Die Komponenten eines AIS werden nach dem Beispiel von Perelson und Oster in Formenräumen
repräsentiert, die üblichen sind Hamming-, Euklidische, ganzzahlige und symbolische Formenräume. Es sind auch schon andere vorgeschlagen worden, z.B. neuronale, Fuzzy- und DNA-Formenräume. Mit den Formenräumen sollen diejenigen Teile von Immunzellen und –molekülen
repräsentiert werden, die ihre Merkmale hinsichtlich ihrer Fähigkeit, andere Elemente zu erkennen
oder von ihnen erkannt zu werden. Hier wären neue Entwicklungen möglich und notwendig, außerdem wäre eine Formalisierung der existierenden Formenräume sinnvoll. Ferner wären Richtlinien
für die Auswahl eines geeigneten Formenraums für ein gegebenes Problem sinnvoll.
Für die Definition des Affinitätsmaßes ist noch kaum Forschung betrieben worden. Üblicherweise
werden einige Standardmaße verwendet. Diese können jedoch variiert werden oder es können ganz
neue Maße definiert werden. Bei Hamming-Formenräumen können speziellere Affinitätsmaße definiert werden, die ganz bestimmte Aspekte der Bindung zwischen Antigen und Antikörper betonen.

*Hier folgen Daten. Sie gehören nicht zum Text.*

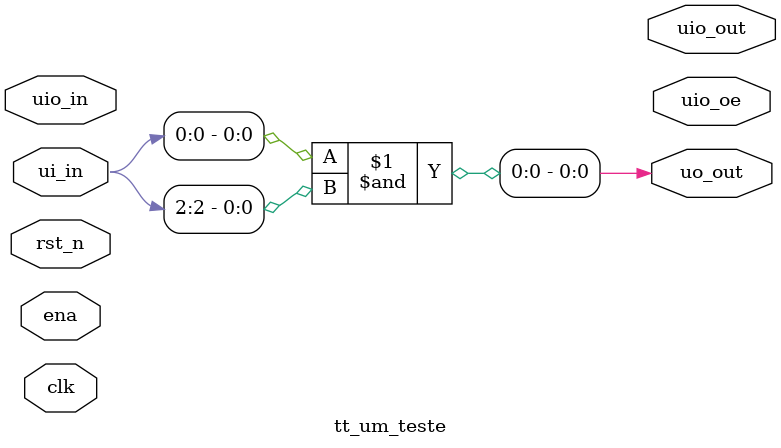
<source format=v>
module tt_um_teste (
    input  wire [7:0] ui_in,    // Dedicated inputs
    output wire [7:0] uo_out,   // Dedicated outputs
    input  wire [7:0] uio_in,   // IOs: Input path
    output wire [7:0] uio_out,  // IOs: Output path
    output wire [7:0] uio_oe,   // IOs: Enable path (active high: 0=input, 1=output)
    input  wire       ena,      // will go high when the design is enabled
    input  wire       clk,      // clock
    input  wire       rst_n     // reset_n - low to reset
);

assign uo_out[0] = ui_in[0] & ui_in[2];

endmodule
</source>
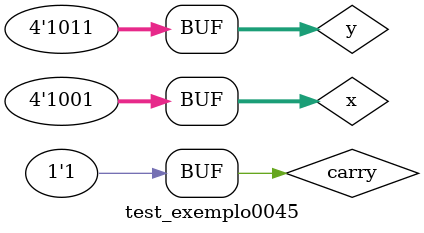
<source format=v>



module FullAdder(s, carryOut, x, y, carryIn);
  output s, carryOut;
  input x, y, carryIn;
  wire a, b, c;

//-- portas 
  xor (a, x, y);
  xor (s, a, carryIn);   
  and (b, x, y);
  and (c, a, carryIn);
  or (carryOut, c, b);
  
endmodule //--FullAdder

// ------------------------- 
// somador
// ------------------------- 

module somador(s, carryOut, x, y, carryIn);
  output [3:0] s;
  output carryOut;
  input  [3:0] x, y;
  input carryIn;
  
  wire c1, c2, c3, z1, z2, z3, z4, z5;
  
  //--portas 
  xor (z1, y[0] , carryIn);
  xor (z2, y[1] , carryIn);
  xor (z3, y[2] , carryIn);
  xor (z4, y[3] , carryIn);
  FullAdder FULLADDER0(s[0], c1, x[0], z1, carryIn);
  FullAdder FULLADDER1(s[1], c2, x[1], z2, c1);
  FullAdder FULLADDER2(s[2], c3, x[2], z3, c2);
  FullAdder FULLADDER3(s[3], z5, x[3], z4, c3);
  xor (carryOut, z5 , carryIn);
  
endmodule //--somador

 module verificarSeE0(output s , input [3:0] a);
 
 wire tmp0,tmp1,tmp2,tmp3;
 
 nor NOR0( tmp0 , 0 , a[0]);
 nor NOR1( tmp1 , 0 , a[1]);
 nor NOR2( tmp2 , 0 , a[2]);
 nor NOR3( tmp3 , 0 , a[3]);
 
 assign s = tmp0 & tmp1 & tmp2 & tmp3;
 
endmodule //-- FIm testa se e 0

// ------------------------- 
//  Soma e Subs
// -------------------------

module somaSubs( output [3:0] s , input [3:0] a , input operador );

wire carryOut;

somador SOMADOR0( s , carryOut , a , 0001 , operador );


endmodule //-- Fim SomaSub

module test_exemplo0045; 
// ------------------------- definir dados 
reg [3:0] x;
 
reg [3:0] y; 
reg carry; 
wire [3:0] soma , xPlus1;
wire carryOut , resp; 

//-- operador 0 pois e uma soma

somaSubs SOMASUBS1(xPlus1, x , 0 );
somador SOMADOR0(soma, carryOut, x, y, carry);

//-- VErificar se o resultado e 0
verificarSeE0 VERIFICAR0(resp, soma);

// ------------------------- parte principal 
  initial
  begin
  $display("Exemplo0045 - Samuel Eusébio da Silva - 435055"); 
  
  //--Testes
  $monitor($time," x = %b x + 1 = %b y = %b carryIn = %b * carry out = %b soma = %b Verificacao se e 0 : %b\n",x , xPlus1 , y, carry,carryOut,soma,resp );
  end
  
  // Entradas
  initial
  begin
  x = 4'b0010;y = 4'b0100; carry = 1'b0;


  #5 x = 4'b0001;y = 4'b1111;
  #5 x = 4'b0011;y = 4'b1011;
  #5 x = 4'b0001;y = 4'b1011;
  #5 x = 4'b0001;y = 4'b1011;
  
   #5 x = 4'b0010;y = 4'b0100;carry = 1'b1;
   #5 x = 4'b1001;y = 4'b1111;
   #5 x = 4'b0011;y = 4'b1011;
   #5 x = 4'b0101;y = 4'b1011;
   #5 x = 4'b1001;y = 4'b1011;

  end
endmodule // --test
</source>
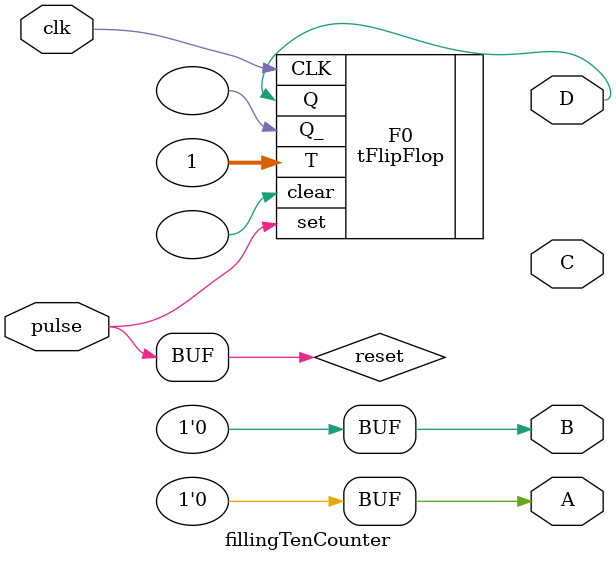
<source format=v>
module fillingTenCounter (pulse, clk, A, B, C, D);
	input clk, pulse;
	output A, B, C, D;
	
	not (A, 1);
	not (B, 1);

	// Lógica de reset
  wire reset;
  and and6 (reset, pulse);
	
	tFlipFlop F0(
	.T(1),
	.clear(),
	.CLK(clk),
	.Q(D),
	.Q_(),
	.set(reset)
	);
	  
endmodule
</source>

Für Formenräume, die nicht Hamming sind, sind nur wenige Affinitätsmaße definiert worden.
Die vier Haupttypen von Algorithmen, die bisher im Gebrauch sind, sind Knochenmarkmodelle für
die Erzeugung von Repertoires von Attributstrings, Thymusmodelle für die positive und negative
Selektion (Self/Nonself-Unterscheidung), Algorithmen für die klonale Selektion und die Affinitätsreifung durch evolutionäre Prozesse und Immunnetzwerk-Modelle in zwei Formen, kontinuierliche
und diskrete. Es ist möglich, dass man aus der Biologie Anregungen für die Entwicklung neuer
Aspekte dieser Algorithmen beziehen kann oder für die Entwicklung ganz neuer Algorithmen.